_Stored entries_:
+===+

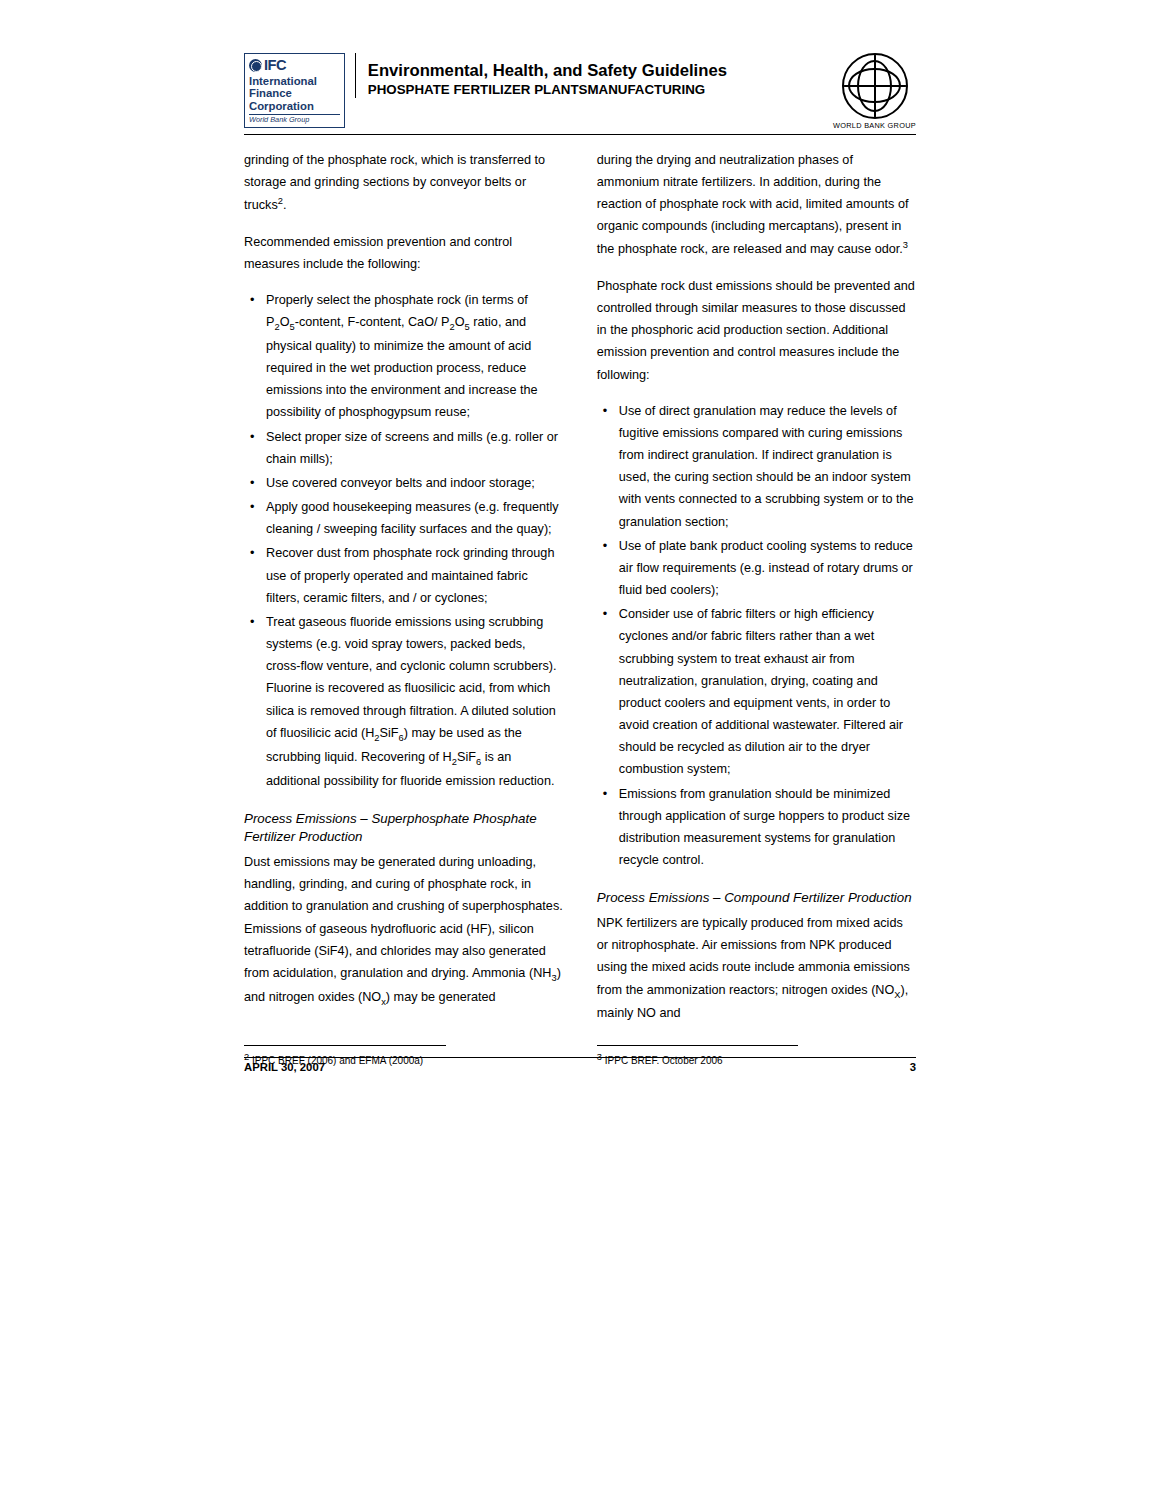IFC
International
Finance
Corporation
World Bank Group
Environmental, Health, and Safety Guidelines
PHOSPHATE FERTILIZER PLANTSMANUFACTURING
WORLD BANK GROUP
grinding of the phosphate rock, which is transferred to storage and grinding sections by conveyor belts or trucks2.
Recommended emission prevention and control measures include the following:
Properly select the phosphate rock (in terms of P2O5-content, F-content, CaO/ P2O5 ratio, and physical quality) to minimize the amount of acid required in the wet production process, reduce emissions into the environment and increase the possibility of phosphogypsum reuse;
Select proper size of screens and mills (e.g. roller or chain mills);
Use covered conveyor belts and indoor storage;
Apply good housekeeping measures (e.g. frequently cleaning / sweeping facility surfaces and the quay);
Recover dust from phosphate rock grinding through use of properly operated and maintained fabric filters, ceramic filters, and / or cyclones;
Treat gaseous fluoride emissions using scrubbing systems (e.g. void spray towers, packed beds, cross-flow venture, and cyclonic column scrubbers). Fluorine is recovered as fluosilicic acid, from which silica is removed through filtration. A diluted solution of fluosilicic acid (H2SiF6) may be used as the scrubbing liquid. Recovering of H2SiF6 is an additional possibility for fluoride emission reduction.
Process Emissions – Superphosphate Phosphate Fertilizer Production
Dust emissions may be generated during unloading, handling, grinding, and curing of phosphate rock, in addition to granulation and crushing of superphosphates. Emissions of gaseous hydrofluoric acid (HF), silicon tetrafluoride (SiF4), and chlorides may also generated from acidulation, granulation and drying. Ammonia (NH3) and nitrogen oxides (NOx) may be generated
during the drying and neutralization phases of ammonium nitrate fertilizers. In addition, during the reaction of phosphate rock with acid, limited amounts of organic compounds (including mercaptans), present in the phosphate rock, are released and may cause odor.3
Phosphate rock dust emissions should be prevented and controlled through similar measures to those discussed in the phosphoric acid production section. Additional emission prevention and control measures include the following:
Use of direct granulation may reduce the levels of fugitive emissions compared with curing emissions from indirect granulation. If indirect granulation is used, the curing section should be an indoor system with vents connected to a scrubbing system or to the granulation section;
Use of plate bank product cooling systems to reduce air flow requirements (e.g. instead of rotary drums or fluid bed coolers);
Consider use of fabric filters or high efficiency cyclones and/or fabric filters rather than a wet scrubbing system to treat exhaust air from neutralization, granulation, drying, coating and product coolers and equipment vents, in order to avoid creation of additional wastewater. Filtered air should be recycled as dilution air to the dryer combustion system;
Emissions from granulation should be minimized through application of surge hoppers to product size distribution measurement systems for granulation recycle control.
Process Emissions – Compound Fertilizer Production
NPK fertilizers are typically produced from mixed acids or nitrophosphate. Air emissions from NPK produced using the mixed acids route include ammonia emissions from the ammonization reactors; nitrogen oxides (NOX), mainly NO and
2 IPPC BREF (2006) and EFMA (2000a)
3 IPPC BREF. October 2006
APRIL 30, 2007 3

+===+

_Description of the task_:
For this answer, return word for word the lines from the first line of the records through the line containing "Recommended emission prevention". Omit the pictures.

_Reply_:
IFC
International
Finance
Corporation
World Bank Group
Environmental, Health, and Safety Guidelines
PHOSPHATE FERTILIZER PLANTSMANUFACTURING
WORLD BANK GROUP
grinding of the phosphate rock, which is transferred to storage and grinding sections by conveyor belts or trucks2.
Recommended emission prevention and control measures include the following:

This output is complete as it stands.